En el muy efervescente periodo de entreguerras, los agoreros florecieron. Ninguno de entre ellos alcanzó la fama y resonancia del autor de La decadencia de Occidente. El prestigio y audiencia que, no obstante su derrota en la Gran Guerra, gozaba la cultura alemana en todo el orbe contribuyó decisivamente a la nombradía de la obra del modesto profesor muniqués. En consonancia con la fuerza y elevación que ofrecía el mundo intelectual de la España de la época, nuestro país se mostró muy sensible al eco hallado por el libro insuperablemente vertido al español más alquitarado por D. Manuel García Morente (1886-l943). Paradójicamente, los «Felices Veinte» presentaron un campo abonado a la difusión de la teoría que ponía fecha límite al esplendor sin igual conquistado por el Viejo Continente como motor e instrumento de las metas ganadas por la civilización occidental en su expansión por todos campos del globo terráqueo. Pue, en verdad, bajo la alegre superficie de la «Prosperity» latían las recias procelas originadas en los fondos de la civilización occidental por las gigantescas sacudidas de la primera contienda mundial.
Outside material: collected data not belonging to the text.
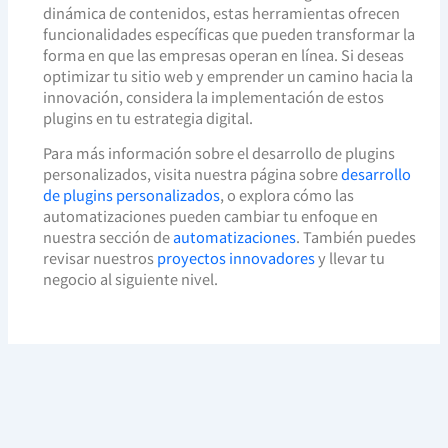
dinámica de contenidos, estas herramientas ofrecen
funcionalidades específicas que pueden transformar la
forma en que las empresas operan en línea. Si deseas
optimizar tu sitio web y emprender un camino hacia la
innovación, considera la implementación de estos
plugins en tu estrategia digital.
Para más información sobre el desarrollo de plugins
personalizados, visita nuestra página sobre
desarrollo
de plugins personalizados
, o explora cómo las
automatizaciones pueden cambiar tu enfoque en
nuestra sección de
automatizaciones
. También puedes
revisar nuestros
proyectos innovadores
y llevar tu
negocio al siguiente nivel.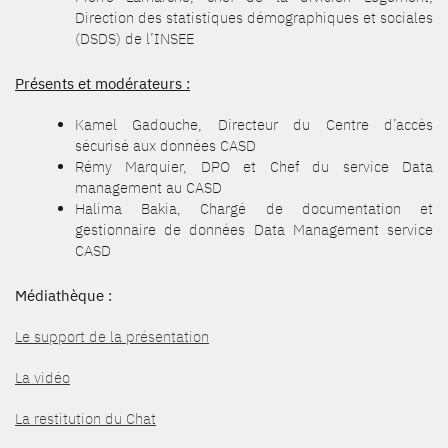
Direction des statistiques démographiques et sociales
(DSDS) de l’INSEE
Présents et modérateurs :
Kamel Gadouche, Directeur du Centre d’accès
sécurisé aux données CASD
Rémy Marquier, DPO et Chef du service Data
management au CASD
Halima Bakia, Chargé de documentation et
gestionnaire de données Data Management service
CASD
Médiathèque :
Le support de la présentation
La vidéo
La restitution du Chat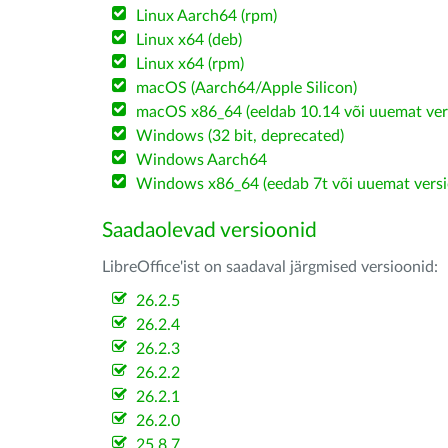
Linux Aarch64 (rpm)
Linux x64 (deb)
Linux x64 (rpm)
macOS (Aarch64/Apple Silicon)
macOS x86_64 (eeldab 10.14 või uuemat ver
Windows (32 bit, deprecated)
Windows Aarch64
Windows x86_64 (eedab 7t või uuemat versi
Saadaolevad versioonid
LibreOffice'ist on saadaval järgmised versioonid:
26.2.5
26.2.4
26.2.3
26.2.2
26.2.1
26.2.0
25.8.7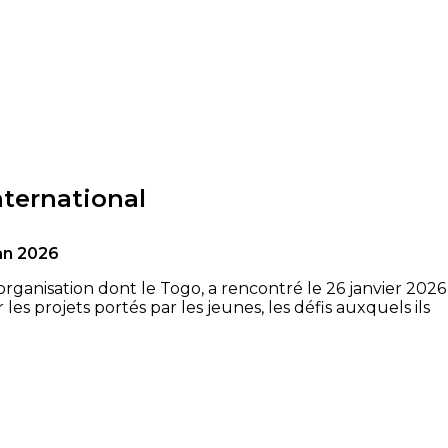
nternational
an 2026
organisation dont le Togo, a rencontré le 26 janvier 2026
s projets portés par les jeunes, les défis auxquels ils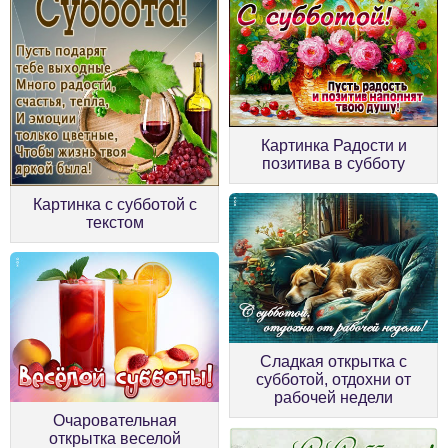
Картинка Радости и
позитива в субботу
Картинка с субботой с
текстом
Сладкая открытка с
субботой, отдохни от
рабочей недели
Очаровательная
открытка веселой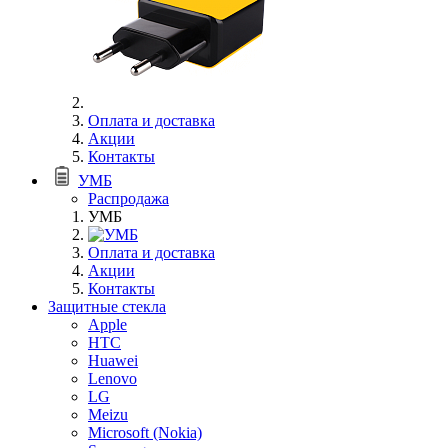
Оплата и доставка
Акции
Контакты
УМБ
Распродажа
УМБ
Оплата и доставка
Акции
Контакты
Защитные стекла
Apple
HTC
Huawei
Lenovo
LG
Meizu
Microsoft (Nokia)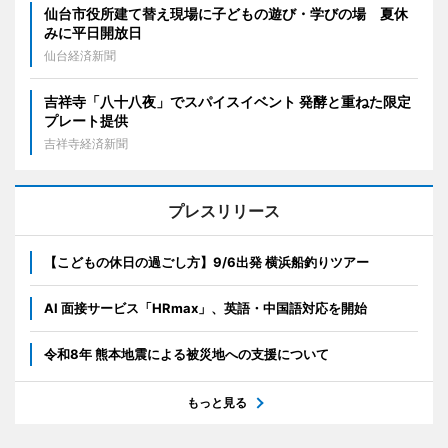
仙台市役所建て替え現場に子どもの遊び・学びの場 夏休
みに平日開放日
仙台経済新聞
吉祥寺「八十八夜」でスパイスイベント 発酵と重ねた限定
プレート提供
吉祥寺経済新聞
プレスリリース
【こどもの休日の過ごし方】9/6出発 横浜船釣りツアー
AI 面接サービス「HRmax」、英語・中国語対応を開始
令和8年 熊本地震による被災地への支援について
もっと見る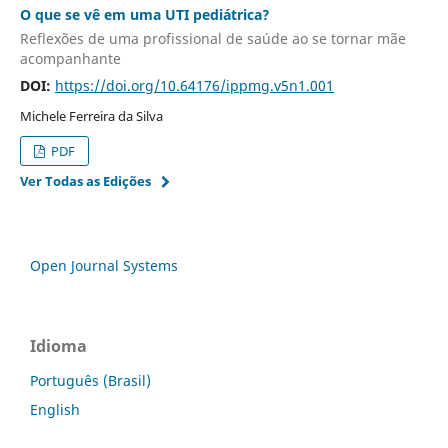
O que se vê em uma UTI pediátrica?
Reflexões de uma profissional de saúde ao se tornar mãe
acompanhante
DOI:
https://doi.org/10.64176/ippmg.v5n1.001
Michele Ferreira da Silva
PDF
Ver Todas as Edições
Open Journal Systems
Idioma
Português (Brasil)
English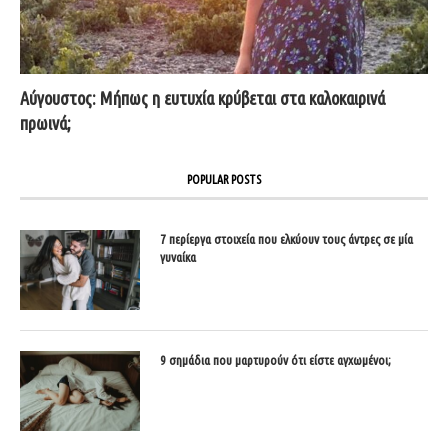
Αύγουστος: Μήπως η ευτυχία κρύβεται στα καλοκαιρινά
πρωινά;
POPULAR POSTS
7 περίεργα στοιχεία που ελκύουν τους άντρες σε μία
γυναίκα
9 σημάδια που μαρτυρούν ότι είστε αγχωμένοι;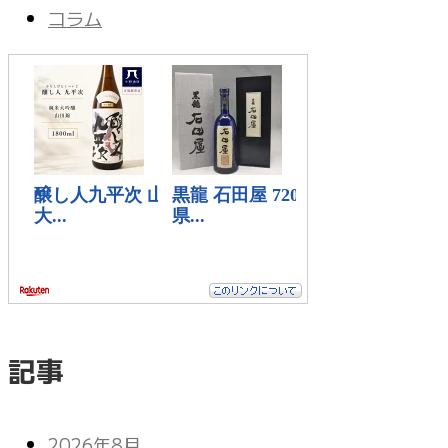
コラム
記事
2026年8月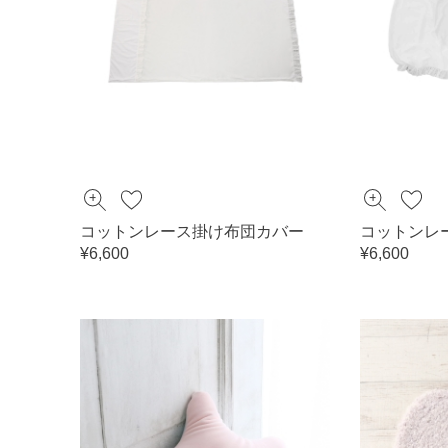
コットンレース掛け布団カバー
コットンレ
¥6,600
¥6,600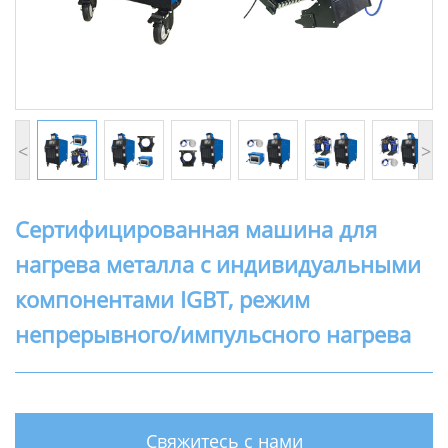
<
>
Сертифицированная машина для
нагрева металла с индивидуальными
компонентами IGBT, режим
непрерывного/импульсного нагрева
Свяжитесь с нами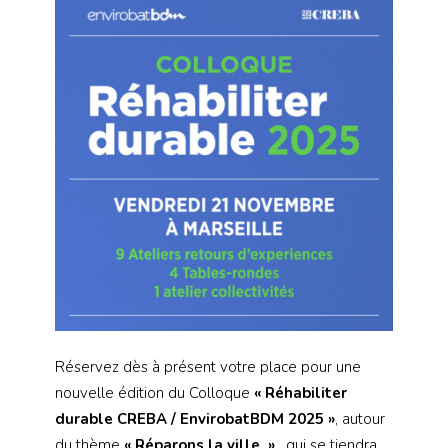
Réservez dès à présent votre place pour une
nouvelle édition du Colloque
« Réhabiliter
durable CREBA / EnvirobatBDM 2025 »
, autour
du thème
« Réparons la ville »
, qui se tiendra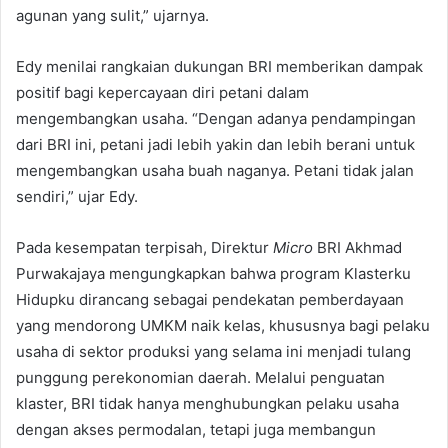
agunan yang sulit,” ujarnya.
Edy menilai rangkaian dukungan BRI memberikan dampak
positif bagi kepercayaan diri petani dalam
mengembangkan usaha. “Dengan adanya pendampingan
dari BRI ini, petani jadi lebih yakin dan lebih berani untuk
mengembangkan usaha buah naganya. Petani tidak jalan
sendiri,” ujar Edy.
Pada kesempatan terpisah, Direktur
Micro
BRI Akhmad
Purwakajaya mengungkapkan bahwa program Klasterku
Hidupku dirancang sebagai pendekatan pemberdayaan
yang mendorong UMKM naik kelas, khususnya bagi pelaku
usaha di sektor produksi yang selama ini menjadi tulang
punggung perekonomian daerah. Melalui penguatan
klaster, BRI tidak hanya menghubungkan pelaku usaha
dengan akses permodalan, tetapi juga membangun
De ahí que, cuando estallara el maremoto de la crisis de 1929, las profecías y augurios expresados en la obra spengleriana semejasen a los contemporáneos a punto de plasmarse en la realidad cuotidiana. Y en buena parte fue así en los calamitosos años que inauguraron la década de los treinta, al atisbarse con creciente claridad los signos que preludiaban una segunda conflagración internacional. Al comenzar la postguerra mundial de 1945, los vaticinios de Spengler parecían cumplidos en su porción esencial. Europa había dejado de ser el centro del planeta y una considerable parte de sus valores y capacidad creativa desapareció en un mundo en que ella no era ya su exclusiva o principal partera.
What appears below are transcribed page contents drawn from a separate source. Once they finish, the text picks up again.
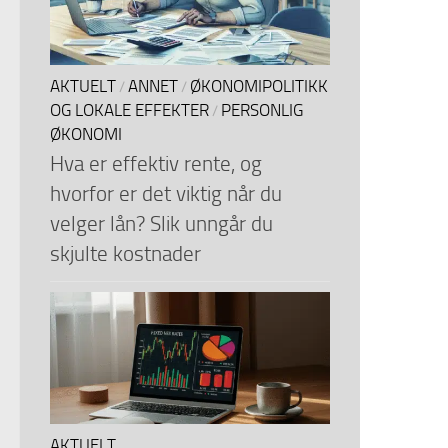
AKTUELT
ANNET
ØKONOMIPOLITIKK
/
/
OG LOKALE EFFEKTER
PERSONLIG
/
ØKONOMI
Hva er effektiv rente, og
hvorfor er det viktig når du
velger lån? Slik unngår du
skjulte kostnader
AKTUELT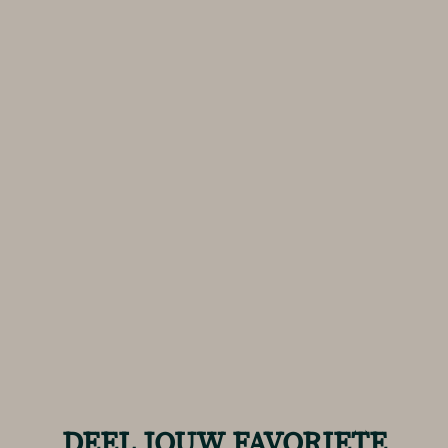
DEEL JOUW FAVORIETE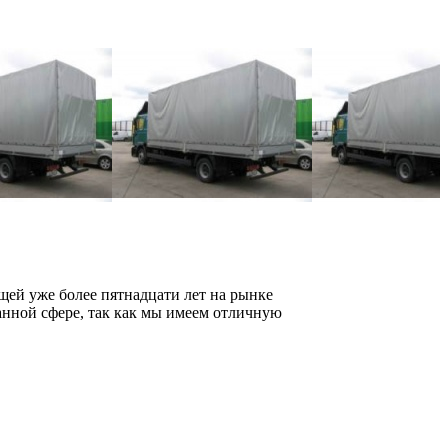
щей уже более пятнадцати лет на рынке
анной сфере, так как мы имеем отличную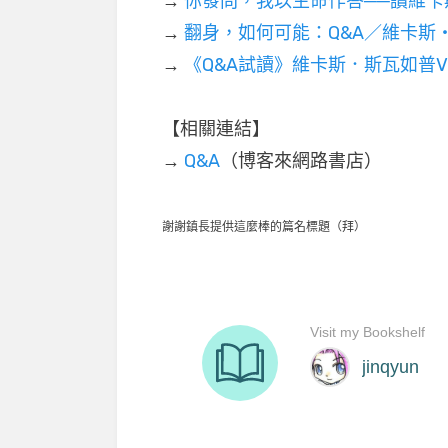
→
你發問，我以生命作答──讀維卡
→
翻身，如何可能：Q&A／維卡斯‧斯瓦
→
《Q&A試讀》維卡斯．斯瓦如普Vika
【相關連結】
→
Q&A
（博客來網路書店）
謝謝鎮長提供這麼棒的篇名標題（拜）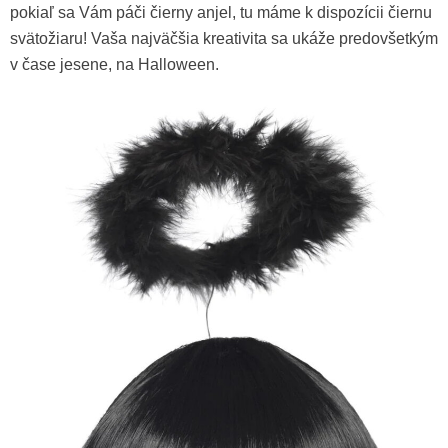
pokiaľ sa Vám páči čierny anjel, tu máme k dispozícii čiernu
svätožiaru! Vaša najväčšia kreativita sa ukáže predovšetkým
v čase jesene, na Halloween.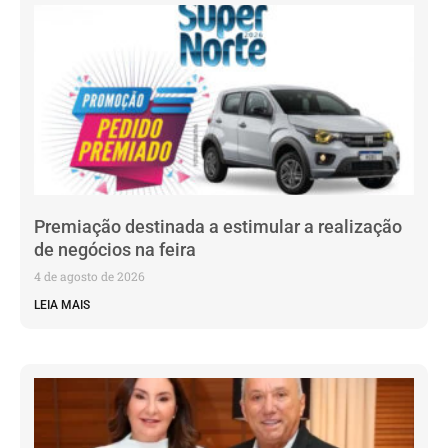
Premiação destinada a estimular a realização
de negócios na feira
4 de agosto de 2026
LEIA MAIS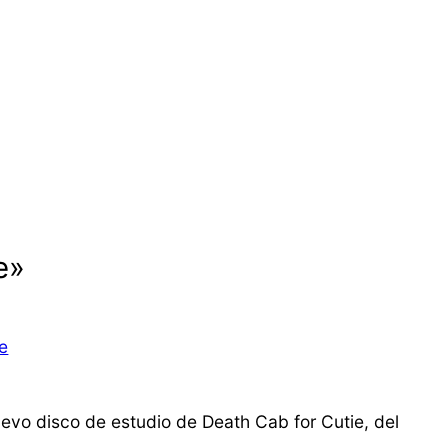
e»
ie
evo disco de estudio de Death Cab for Cutie, del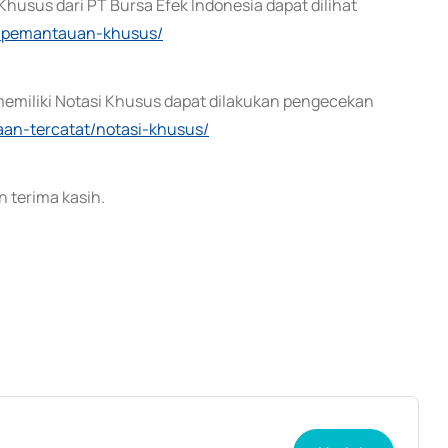
husus dari PT Bursa Efek Indonesia dapat dilihat
ek-pemantauan-khusus/
memiliki Notasi Khusus dapat dilakukan pengecekan
haan-tercatat/notasi-khusus/
 terima kasih.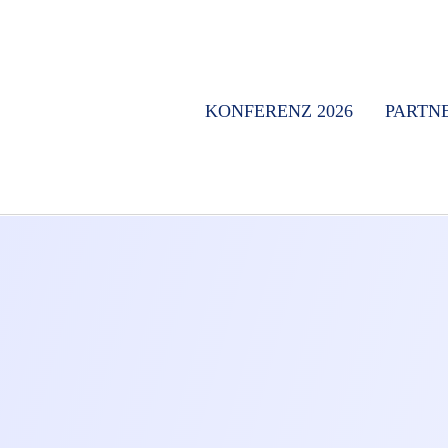
KONFERENZ 2026
PARTN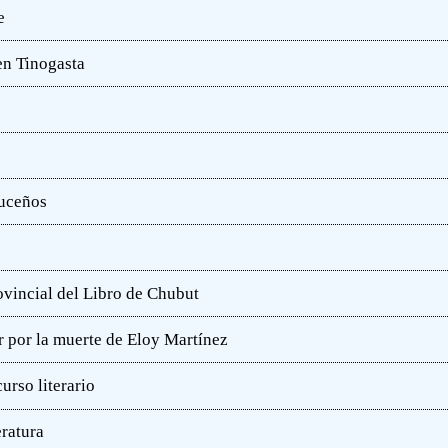
e
en Tinogasta
ruceños
rovincial del Libro de Chubut
r por la muerte de Eloy Martínez
rso literario
eratura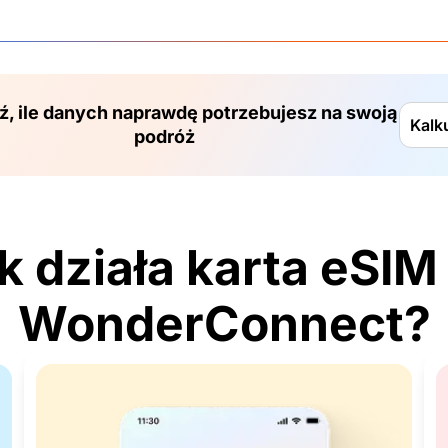
, ile danych naprawdę potrzebujesz na swoją
Kalk
podróż
k działa karta eSIM
WonderConnect?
La increíble y espectacular recuperación del Viejo Continente en los comedios de la centuria pasada semejó relegar al anchuroso terreno de las profecías frustradas la argumentación fundamental del marmóreo texto del antaño influyente pensador alemán. Empero, medio siglo después sus principales tesis han rebrotado a socaire primordialmente de las secuelas de la globalización, el flujo incontenible de la emigración y, si cabe con mayor impulso, una arrolladora crisis de valores que parece arrastrar a su paso las esencias prístinas de la civilización de Occidente, sin duda, la más fecunda y plenificante de las muchas registradas en los anales de la Historia.
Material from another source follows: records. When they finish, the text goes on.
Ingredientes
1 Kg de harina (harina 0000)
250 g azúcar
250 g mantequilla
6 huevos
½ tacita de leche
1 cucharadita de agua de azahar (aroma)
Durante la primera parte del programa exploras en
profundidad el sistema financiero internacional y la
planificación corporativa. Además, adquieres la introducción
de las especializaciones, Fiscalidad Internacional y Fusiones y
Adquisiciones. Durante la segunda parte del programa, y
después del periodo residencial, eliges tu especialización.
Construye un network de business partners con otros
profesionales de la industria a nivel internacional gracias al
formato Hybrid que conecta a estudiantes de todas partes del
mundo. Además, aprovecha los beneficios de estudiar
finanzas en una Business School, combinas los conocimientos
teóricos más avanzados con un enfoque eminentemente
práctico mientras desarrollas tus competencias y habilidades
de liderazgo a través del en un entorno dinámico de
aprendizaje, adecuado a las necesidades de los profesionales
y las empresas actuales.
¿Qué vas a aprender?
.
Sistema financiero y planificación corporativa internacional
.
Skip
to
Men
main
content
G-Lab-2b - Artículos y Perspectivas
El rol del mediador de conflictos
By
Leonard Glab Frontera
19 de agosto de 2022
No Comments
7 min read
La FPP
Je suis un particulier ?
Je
El malestar de la conciencia semeja haberse instalado en el hondón del espíritu europeo dando lugar a una inercia suicida. Unas recientes y controvertidas declaraciones del cardenal africano Mons. Robert Sarah -convertidas fulgurantemente en un formidable éxito editorial- en la triada de conversaciones mantenidas con un acreditado periodista francés, Nicolas Diat, han devuelto a la actualidad más candente el texto spengleriano, pero acentuando con la mayor amplitud su diapasón. Según la muy propagada opinión de dicho cardenal, la amenaza cernida hoy sobre Occidente no es su declive, sino pura y simplemente su irremediable ocaso.